== Task goal ==
Reproduce the records below, substituting "vernacular name" for every occurrence of "common name" and leaving everything else unchanged.

Dataset items
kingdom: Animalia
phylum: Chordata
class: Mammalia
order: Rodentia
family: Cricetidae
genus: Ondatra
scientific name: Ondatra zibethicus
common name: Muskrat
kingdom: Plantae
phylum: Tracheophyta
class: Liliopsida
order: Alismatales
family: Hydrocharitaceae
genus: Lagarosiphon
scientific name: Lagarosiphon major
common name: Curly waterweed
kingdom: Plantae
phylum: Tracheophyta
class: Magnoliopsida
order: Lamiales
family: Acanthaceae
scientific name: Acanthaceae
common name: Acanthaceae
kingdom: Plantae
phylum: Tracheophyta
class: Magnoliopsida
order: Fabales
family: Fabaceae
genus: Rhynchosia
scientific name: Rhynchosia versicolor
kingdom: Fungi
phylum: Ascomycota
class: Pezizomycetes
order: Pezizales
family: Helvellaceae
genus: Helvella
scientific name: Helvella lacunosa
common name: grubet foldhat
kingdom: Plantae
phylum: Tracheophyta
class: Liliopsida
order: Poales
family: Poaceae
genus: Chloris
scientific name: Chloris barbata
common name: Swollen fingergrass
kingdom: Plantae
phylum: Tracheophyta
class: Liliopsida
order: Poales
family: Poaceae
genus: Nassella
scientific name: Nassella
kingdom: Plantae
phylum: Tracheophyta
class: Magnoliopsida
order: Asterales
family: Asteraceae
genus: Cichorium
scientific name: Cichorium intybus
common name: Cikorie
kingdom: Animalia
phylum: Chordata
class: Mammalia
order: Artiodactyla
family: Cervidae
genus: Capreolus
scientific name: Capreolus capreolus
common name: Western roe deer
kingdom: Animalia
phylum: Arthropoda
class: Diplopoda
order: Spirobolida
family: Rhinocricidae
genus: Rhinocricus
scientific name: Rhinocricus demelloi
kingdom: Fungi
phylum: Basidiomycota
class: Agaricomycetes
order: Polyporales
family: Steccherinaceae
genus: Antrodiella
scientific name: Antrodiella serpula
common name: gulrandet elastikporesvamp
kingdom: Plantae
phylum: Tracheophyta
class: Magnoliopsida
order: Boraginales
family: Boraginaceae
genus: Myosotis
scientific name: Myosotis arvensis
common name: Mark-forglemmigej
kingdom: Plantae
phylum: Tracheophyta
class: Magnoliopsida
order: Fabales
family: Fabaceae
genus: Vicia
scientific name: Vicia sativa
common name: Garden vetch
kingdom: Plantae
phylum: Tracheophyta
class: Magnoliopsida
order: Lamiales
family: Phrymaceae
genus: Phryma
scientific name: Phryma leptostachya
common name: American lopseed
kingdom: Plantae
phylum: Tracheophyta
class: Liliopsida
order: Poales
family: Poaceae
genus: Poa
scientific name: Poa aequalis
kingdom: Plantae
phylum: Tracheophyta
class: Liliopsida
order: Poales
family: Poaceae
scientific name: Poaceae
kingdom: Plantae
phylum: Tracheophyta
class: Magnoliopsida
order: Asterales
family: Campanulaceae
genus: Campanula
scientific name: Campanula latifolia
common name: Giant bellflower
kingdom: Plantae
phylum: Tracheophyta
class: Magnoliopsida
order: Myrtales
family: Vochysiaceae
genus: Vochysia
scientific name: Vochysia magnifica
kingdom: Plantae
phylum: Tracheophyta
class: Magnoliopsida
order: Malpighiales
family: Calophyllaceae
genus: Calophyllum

== Answer in full ==
kingdom: Animalia
phylum: Chordata
class: Mammalia
order: Rodentia
family: Cricetidae
genus: Ondatra
scientific name: Ondatra zibethicus
vernacular name: Muskrat
kingdom: Plantae
phylum: Tracheophyta
class: Liliopsida
order: Alismatales
family: Hydrocharitaceae
genus: Lagarosiphon
scientific name: Lagarosiphon major
vernacular name: Curly waterweed
kingdom: Plantae
phylum: Tracheophyta
class: Magnoliopsida
order: Lamiales
family: Acanthaceae
scientific name: Acanthaceae
vernacular name: Acanthaceae
kingdom: Plantae
phylum: Tracheophyta
class: Magnoliopsida
order: Fabales
family: Fabaceae
genus: Rhynchosia
scientific name: Rhynchosia versicolor
kingdom: Fungi
phylum: Ascomycota
class: Pezizomycetes
order: Pezizales
family: Helvellaceae
genus: Helvella
scientific name: Helvella lacunosa
vernacular name: grubet foldhat
kingdom: Plantae
phylum: Tracheophyta
class: Liliopsida
order: Poales
family: Poaceae
genus: Chloris
scientific name: Chloris barbata
vernacular name: Swollen fingergrass
kingdom: Plantae
phylum: Tracheophyta
class: Liliopsida
order: Poales
family: Poaceae
genus: Nassella
scientific name: Nassella
kingdom: Plantae
phylum: Tracheophyta
class: Magnoliopsida
order: Asterales
family: Asteraceae
genus: Cichorium
scientific name: Cichorium intybus
vernacular name: Cikorie
kingdom: Animalia
phylum: Chordata
class: Mammalia
order: Artiodactyla
family: Cervidae
genus: Capreolus
scientific name: Capreolus capreolus
vernacular name: Western roe deer
kingdom: Animalia
phylum: Arthropoda
class: Diplopoda
order: Spirobolida
family: Rhinocricidae
genus: Rhinocricus
scientific name: Rhinocricus demelloi
kingdom: Fungi
phylum: Basidiomycota
class: Agaricomycetes
order: Polyporales
family: Steccherinaceae
genus: Antrodiella
scientific name: Antrodiella serpula
vernacular name: gulrandet elastikporesvamp
kingdom: Plantae
phylum: Tracheophyta
class: Magnoliopsida
order: Boraginales
family: Boraginaceae
genus: Myosotis
scientific name: Myosotis arvensis
vernacular name: Mark-forglemmigej
kingdom: Plantae
phylum: Tracheophyta
class: Magnoliopsida
order: Fabales
family: Fabaceae
genus: Vicia
scientific name: Vicia sativa
vernacular name: Garden vetch
kingdom: Plantae
phylum: Tracheophyta
class: Magnoliopsida
order: Lamiales
family: Phrymaceae
genus: Phryma
scientific name: Phryma leptostachya
vernacular name: American lopseed
kingdom: Plantae
phylum: Tracheophyta
class: Liliopsida
order: Poales
family: Poaceae
genus: Poa
scientific name: Poa aequalis
kingdom: Plantae
phylum: Tracheophyta
class: Liliopsida
order: Poales
family: Poaceae
scientific name: Poaceae
kingdom: Plantae
phylum: Tracheophyta
class: Magnoliopsida
order: Asterales
family: Campanulaceae
genus: Campanula
scientific name: Campanula latifolia
vernacular name: Giant bellflower
kingdom: Plantae
phylum: Tracheophyta
class: Magnoliopsida
order: Myrtales
family: Vochysiaceae
genus: Vochysia
scientific name: Vochysia magnifica
kingdom: Plantae
phylum: Tracheophyta
class: Magnoliopsida
order: Malpighiales
family: Calophyllaceae
genus: Calophyllum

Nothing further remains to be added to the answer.